Engaging second ‘Hobbit’ does not disappoint

REVIEWER’S RATING: ★★★

A visual feast and technical marvel, the second installment of director Peter Jackson’s three-movie adaptation of J.R.R. Tolkien’s single-volume book, “The Hobbit,” is thin on story but rich with intricate action and wondrous sites.

Coming in the middle of a triptych as the “The Hobbit: The Desolation of Smaug” does, it must be among the greatest teases in cinematic history.

Of course, fans of Jackson’s three “The Lord of the Rings” movies and his first “Hobbit” film, “The Hobbit: An Unexpected Journey,” expect to be left hanging with a doozy of a cliffhanger. In that regard, “The Desolation of Smaug” does not disappoint.

Twelves dwarves and their leader, Thorin Oakenshield, the dwarf king who has no kingdom, plus their prime motivator, Gandalf the wizard, and the lone hobbit they’ve recruited to help them are gathered in Middle-Earth, 60 years before the time of “The Lord of the Rings” trilogy. The group is on a suicidal quest to reclaim the lost dwarf kingdom of Erebor.

The prodigiously bearded Ian McKellen is back as the crafty Gandalf. Martin Freeman returns as Bilbo Baggins, the diminutive hobbit whose courage has grown considerably since the first film. Richard Armitage again assumes command as the determined Thorin.

Unlike the first “Hobbit” installment, there’s no time for rollicking feasts of the kind that began “An Unexpected Journey.” Nor does this dark adventure have room for much humor.

Packs of mirror-breaking-ugly orcs, riding their wolfish wargs, continuously hunt the dwarves, Gandalf and Bilbo. The group must also journey through a hallucination-generating forest infested with giant spiders. And waiting at the dwarves’ destination, there’s Smaug, the fire-blowing giant lizard who’s taken covetous possession of their mountain kingdom.

With so much threat in the land, “The Desolation of Smaug” becomes a series of uncomfortable alliances.
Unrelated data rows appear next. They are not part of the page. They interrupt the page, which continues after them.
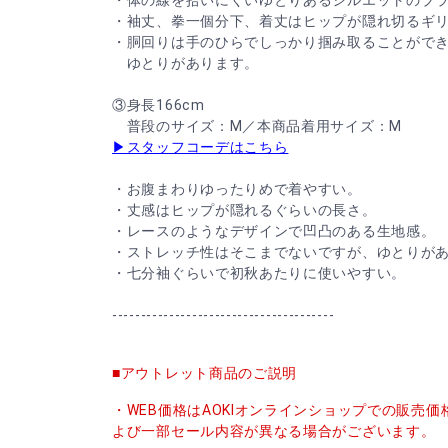
・体の線を拾いにくいゆとりあるシルエットのブ
・袖丈、拳一個分下、着丈はヒップが隠れ切るギ
・胴回りは手のひらでしっかり掴み取ることがで
ゆとりがあります。
③身長166cm
普段のサイズ：M／本商品着用サイズ：M
▶スタッフコーデはこちら
・お腹まわりゆったりめで着やすい。
・丈感はヒップが隠れるぐらいの長さ。
・レースのようなデザインで凹凸のある生地感。
・ストレッチ性はそこまでないですが、ゆとりが
・七分袖ぐらいで初秋あたりに使いやすい。
---------------------------------------
■アウトレット商品のご説明
・WEB価格はAOKIオンラインショップでの販売
よび一部セール内容が異なる場合がございます。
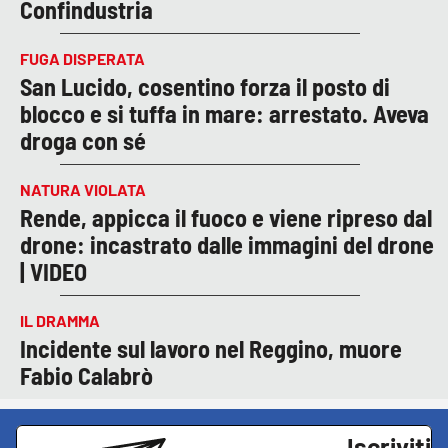
Confindustria
FUGA DISPERATA
San Lucido, cosentino forza il posto di
blocco e si tuffa in mare: arrestato. Aveva
droga con sé
NATURA VIOLATA
Rende, appicca il fuoco e viene ripreso dal
drone: incastrato dalle immagini del drone
| VIDEO
IL DRAMMA
Incidente sul lavoro nel Reggino, muore
Fabio Calabrò
Iscriviti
In a treacherous world, the dwarves and their begrudging allies realize they have mutual interests.

Beorn is the first of the new characters to offer aid to the dwarves. Towering over them, Swedish actor Mikael Persbrandt’s Beorn, enhanced by heavy facial prosthetics and hair, looks not quite human. He isn’t human. Beorn is the melancholy last member of a race of beings known as skin-changers. He can transform himself into a huge, terrifying bear. Luckily, he hates orcs but merely dislikes dwarves.
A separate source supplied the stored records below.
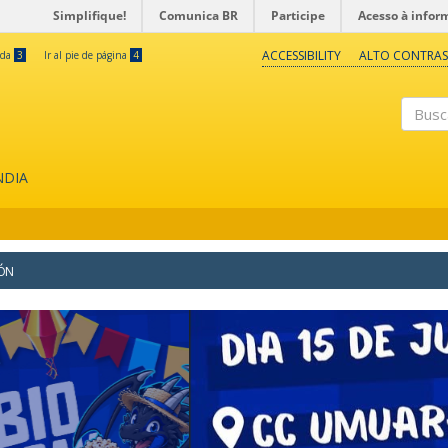
Simplifique!
Comunica BR
Participe
Acesso à infor
ACCESSIBILITY
ALTO CONTRAS
eda
3
Ir al pie de página
4
Buscar
NDIA
IÓN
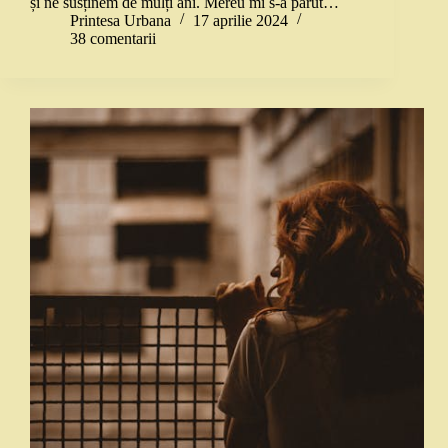
și ne susținem de mulți ani. Mereu mi s-a părut…
Printesa Urbana
17 aprilie 2024
38 comentarii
Getting much screen time in the new film, Tauriel and Legolas, a pair of Mirkwood Forest elves, are two characters interjected into Tolkien’s “The Hobbit” by the filmmakers. Orlando Bloom’s Legolas previously appeared in “The Lord of the Rings,” but Evangeline Lilly’s Tauriel is an entirely new character.
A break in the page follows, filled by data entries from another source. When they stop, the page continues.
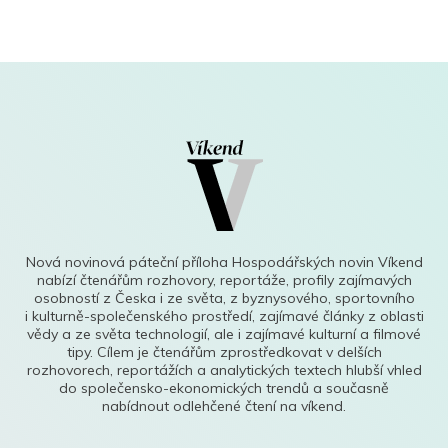
Nová novinová páteční příloha Hospodářských novin Víkend
nabízí čtenářům rozhovory, reportáže, profily zajímavých
osobností z Česka i ze světa, z byznysového, sportovního
i kulturně-společenského prostředí, zajímavé články z oblasti
vědy a ze světa technologií, ale i zajímavé kulturní a filmové
tipy. Cílem je čtenářům zprostředkovat v delších
rozhovorech, reportážích a analytických textech hlubší vhled
do společensko-ekonomických trendů a současně
nabídnout odlehčené čtení na víkend.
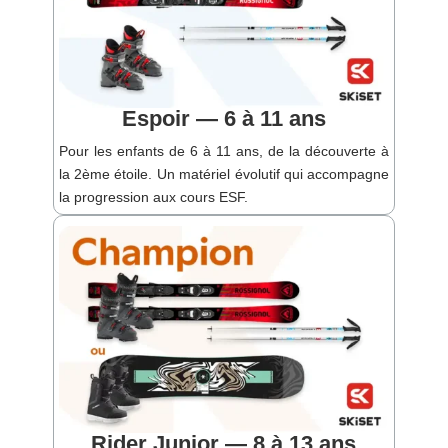
Espoir — 6 à 11 ans
Pour les enfants de 6 à 11 ans, de la découverte à
la 2ème étoile. Un matériel évolutif qui accompagne
la progression aux cours ESF.
Rider Junior — 8 à 13 ans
Whatever discomfort their addition may cause purists, Tauriel and Legolas bring a lot to the film. Mirkwood elves are magnificent warriors. Jackson and his returning co-writers Fran Walsh, Philippa Boyens and Guillermo del Toro make the most of the elves’ skills, to the point of overkill. Nevertheless, Lilly’s lovely bow-and-arrow- and blade-armed Tauriel is likely to inspire crushes throughout the world.

Also in the cast, Luke Evans co-stars as the human Bard, another of the dwarves’ benefactors, and a compelling and essential character.

Smaug the dragon is a character, too, on top of being a hell of a fire-breathing mega-lizard. Moviegoers get to see a lot of him in “The Desolation of Smaug.” British actor Benedict Cumberbatch speaks the beast’s menacing voice and computer-animators and special effects wizards make Smaug the most dangerous dragon to ever stalk the screen.

“The Desolation of Smaug” is engaging, attention-holding bait for the third and final “Hobbit” movie. Everyone will just have to wait until next year to see what happens to Bilbo, Thorin, Gandalf and the gang.